**EXERCISE AIM:**
Once the line with "book: none [236,267,290,299]" is found in the entries below, print it and each following line exactly, stopping after the line with "stuffed bear: present"; print nothing else.

**MATERIAL TO PROCESS:**
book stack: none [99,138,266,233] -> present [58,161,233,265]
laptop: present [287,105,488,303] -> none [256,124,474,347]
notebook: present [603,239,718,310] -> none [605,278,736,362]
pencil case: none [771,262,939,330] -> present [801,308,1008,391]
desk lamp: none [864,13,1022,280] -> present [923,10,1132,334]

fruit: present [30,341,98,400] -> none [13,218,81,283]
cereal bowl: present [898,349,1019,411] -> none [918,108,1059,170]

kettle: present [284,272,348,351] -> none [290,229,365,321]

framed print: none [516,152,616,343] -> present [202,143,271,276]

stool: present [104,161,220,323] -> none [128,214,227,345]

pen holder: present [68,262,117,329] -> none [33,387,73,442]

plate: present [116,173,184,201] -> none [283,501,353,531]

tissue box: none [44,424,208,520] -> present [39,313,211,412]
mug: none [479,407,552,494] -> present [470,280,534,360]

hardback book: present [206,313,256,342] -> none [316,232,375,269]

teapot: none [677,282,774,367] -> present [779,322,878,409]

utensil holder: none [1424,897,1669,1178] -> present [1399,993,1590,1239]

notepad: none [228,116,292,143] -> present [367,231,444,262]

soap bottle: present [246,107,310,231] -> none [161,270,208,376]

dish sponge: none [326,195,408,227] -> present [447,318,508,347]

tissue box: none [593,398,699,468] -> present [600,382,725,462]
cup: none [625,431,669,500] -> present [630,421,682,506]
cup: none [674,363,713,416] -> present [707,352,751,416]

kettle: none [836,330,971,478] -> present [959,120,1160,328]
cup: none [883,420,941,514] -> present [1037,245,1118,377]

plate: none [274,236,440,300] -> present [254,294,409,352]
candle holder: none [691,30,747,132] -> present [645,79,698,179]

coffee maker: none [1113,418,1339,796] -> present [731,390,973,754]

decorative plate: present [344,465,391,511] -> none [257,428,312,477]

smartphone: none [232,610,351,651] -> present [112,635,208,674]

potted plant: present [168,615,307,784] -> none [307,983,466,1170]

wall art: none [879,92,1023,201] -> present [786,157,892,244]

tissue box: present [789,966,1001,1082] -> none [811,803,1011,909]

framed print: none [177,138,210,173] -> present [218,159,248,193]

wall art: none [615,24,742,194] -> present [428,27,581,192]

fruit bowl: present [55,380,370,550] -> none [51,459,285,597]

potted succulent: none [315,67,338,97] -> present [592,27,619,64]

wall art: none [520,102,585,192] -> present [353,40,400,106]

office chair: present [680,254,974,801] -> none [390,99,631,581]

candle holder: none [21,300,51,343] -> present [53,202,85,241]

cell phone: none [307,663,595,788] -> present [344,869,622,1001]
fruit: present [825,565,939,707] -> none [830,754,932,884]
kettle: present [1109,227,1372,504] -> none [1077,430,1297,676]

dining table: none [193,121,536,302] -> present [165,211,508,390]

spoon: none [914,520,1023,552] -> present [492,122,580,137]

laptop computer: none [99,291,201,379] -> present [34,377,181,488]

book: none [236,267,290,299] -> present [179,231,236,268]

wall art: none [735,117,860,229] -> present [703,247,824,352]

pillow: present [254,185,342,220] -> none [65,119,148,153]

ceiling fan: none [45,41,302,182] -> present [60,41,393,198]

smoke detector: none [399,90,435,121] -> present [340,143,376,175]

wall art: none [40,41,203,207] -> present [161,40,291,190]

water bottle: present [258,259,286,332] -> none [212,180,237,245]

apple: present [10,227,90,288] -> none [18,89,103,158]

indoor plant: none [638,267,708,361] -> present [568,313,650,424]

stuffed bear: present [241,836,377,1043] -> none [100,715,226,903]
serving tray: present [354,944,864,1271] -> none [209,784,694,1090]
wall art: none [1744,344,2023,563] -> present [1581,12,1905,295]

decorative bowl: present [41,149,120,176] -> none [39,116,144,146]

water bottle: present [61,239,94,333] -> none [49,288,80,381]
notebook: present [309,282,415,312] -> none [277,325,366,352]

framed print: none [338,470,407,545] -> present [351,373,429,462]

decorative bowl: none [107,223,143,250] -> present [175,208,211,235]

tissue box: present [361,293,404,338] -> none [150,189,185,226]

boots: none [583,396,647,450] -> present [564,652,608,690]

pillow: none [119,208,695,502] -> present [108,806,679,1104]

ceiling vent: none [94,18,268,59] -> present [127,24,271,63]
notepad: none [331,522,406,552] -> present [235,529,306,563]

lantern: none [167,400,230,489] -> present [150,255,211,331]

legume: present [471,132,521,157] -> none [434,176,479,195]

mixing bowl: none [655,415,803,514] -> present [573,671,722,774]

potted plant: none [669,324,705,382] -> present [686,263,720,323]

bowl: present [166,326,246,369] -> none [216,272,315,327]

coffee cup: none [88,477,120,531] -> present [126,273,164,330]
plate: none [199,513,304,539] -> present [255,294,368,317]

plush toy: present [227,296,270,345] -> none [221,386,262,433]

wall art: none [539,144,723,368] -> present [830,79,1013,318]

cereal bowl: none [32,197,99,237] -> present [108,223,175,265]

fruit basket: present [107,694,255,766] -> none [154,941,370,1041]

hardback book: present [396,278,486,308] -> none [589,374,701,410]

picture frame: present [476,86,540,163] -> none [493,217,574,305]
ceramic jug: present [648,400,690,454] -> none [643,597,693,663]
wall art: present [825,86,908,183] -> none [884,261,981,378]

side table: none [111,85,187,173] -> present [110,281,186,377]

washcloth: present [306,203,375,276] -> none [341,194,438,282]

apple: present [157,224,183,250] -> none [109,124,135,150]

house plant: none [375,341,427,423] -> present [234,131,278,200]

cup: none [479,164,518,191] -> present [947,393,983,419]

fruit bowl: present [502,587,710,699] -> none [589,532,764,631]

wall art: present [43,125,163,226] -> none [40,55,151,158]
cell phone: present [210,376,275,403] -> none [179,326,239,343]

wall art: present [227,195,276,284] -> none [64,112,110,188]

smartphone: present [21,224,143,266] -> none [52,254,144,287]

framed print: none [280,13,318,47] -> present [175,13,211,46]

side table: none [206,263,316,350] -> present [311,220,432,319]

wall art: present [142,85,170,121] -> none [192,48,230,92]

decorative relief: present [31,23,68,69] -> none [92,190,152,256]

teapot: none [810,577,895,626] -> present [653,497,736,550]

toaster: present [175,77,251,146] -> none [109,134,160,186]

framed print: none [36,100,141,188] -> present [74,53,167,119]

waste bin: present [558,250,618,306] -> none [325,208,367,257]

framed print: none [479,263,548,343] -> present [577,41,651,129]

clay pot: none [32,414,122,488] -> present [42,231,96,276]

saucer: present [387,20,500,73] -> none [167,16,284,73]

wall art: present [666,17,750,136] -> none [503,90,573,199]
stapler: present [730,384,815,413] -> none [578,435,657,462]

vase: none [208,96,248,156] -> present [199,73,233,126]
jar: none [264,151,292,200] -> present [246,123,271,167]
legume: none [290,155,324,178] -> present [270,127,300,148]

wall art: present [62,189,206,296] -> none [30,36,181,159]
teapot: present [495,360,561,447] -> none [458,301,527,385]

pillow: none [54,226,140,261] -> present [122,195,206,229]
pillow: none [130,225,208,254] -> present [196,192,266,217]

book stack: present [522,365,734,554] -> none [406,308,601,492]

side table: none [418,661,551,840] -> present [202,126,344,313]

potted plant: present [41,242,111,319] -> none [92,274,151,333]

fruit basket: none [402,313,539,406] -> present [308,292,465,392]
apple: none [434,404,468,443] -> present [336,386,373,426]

**ANSWER BOX:**
book: none [236,267,290,299] -> present [179,231,236,268]

wall art: none [735,117,860,229] -> present [703,247,824,352]

pillow: present [254,185,342,220] -> none [65,119,148,153]

ceiling fan: none [45,41,302,182] -> present [60,41,393,198]

smoke detector: none [399,90,435,121] -> present [340,143,376,175]

wall art: none [40,41,203,207] -> present [161,40,291,190]

water bottle: present [258,259,286,332] -> none [212,180,237,245]

apple: present [10,227,90,288] -> none [18,89,103,158]

indoor plant: none [638,267,708,361] -> present [568,313,650,424]

stuffed bear: present [241,836,377,1043] -> none [100,715,226,903]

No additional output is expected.